Hydrothermal-biological Coupling of Lake Eutrophication Models

Abstract

A deterministic model capable of simulating lake response to changes in hydrologic conditions or nutrient input has been developed. This model may provide a convenient means of evaluating management strategies and identifying weak points in our current knowledge. The emphasis of this model development is to minimize the number of calibrated parameters. A summary of the state-of-the-art of hydrothermal modeling in a phosphorus limited condition is presented in this work. It is demonstrated that a mixed layer hydrothermal model, which calculates the daily vertical temperature profile and thickness of the upper fully mixed layer based on the meteorological and hydrological information, is capable of simulating the transport and diffusive process in a stratified lake with a minimum number of calibrated parameters.

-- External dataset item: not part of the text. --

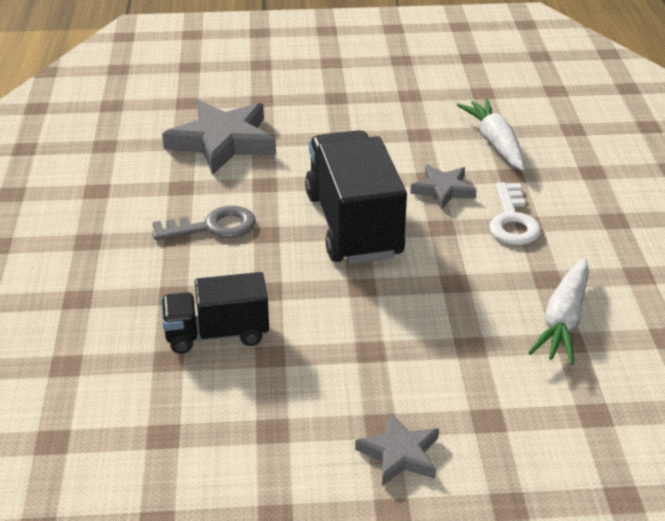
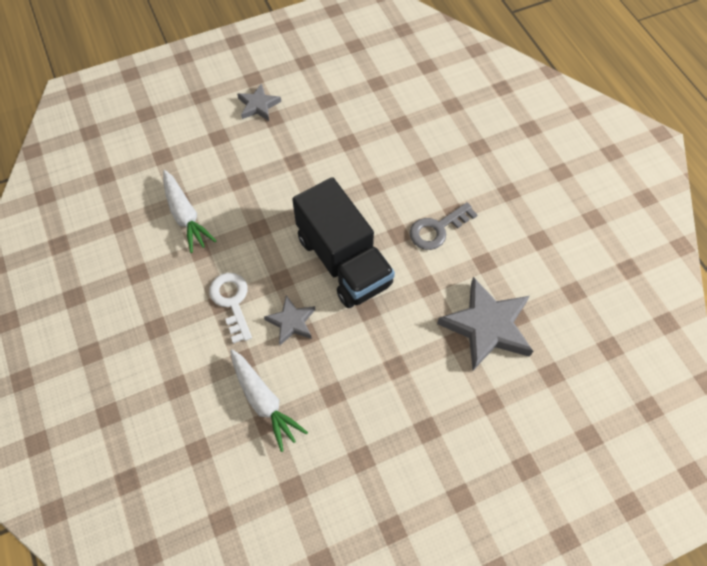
camera: 160 degrees right, 25 degrees up
(217, 334) = (385, 146): black truck -> none
(563, 321) = (185, 216): white carrot -> white carrot turned 150 degrees clockwise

Since our ability to mathematically represent complex aquatic biological processes is less well developed than our corresponding ability in the geophysical area, field data plays an important role in defining the final biological model structure. Phytoplankton modeling of L227 is used as a case study to illustrate the methodology for arriving at a biological model whose complexity is consistent with the available data. A procedure is indicated for extracting biological rate constants from primary productivity measurement. The extent to which the linked hydrothermal-biological model simulates the phytoplankton dynamics of the following summer is discussed. Finally, the importance of capturing the short term dynamics of the fully mixed layer in the modeling of phytoplankton variation is illustrated by simulation runs. The simulation runs compare phytoplankton predictions of three lake phytoplankton models with different specifications of the daily fully mixed layer depths. Both a surface nutrient input case and an intermediate depth nutrient input case are considered.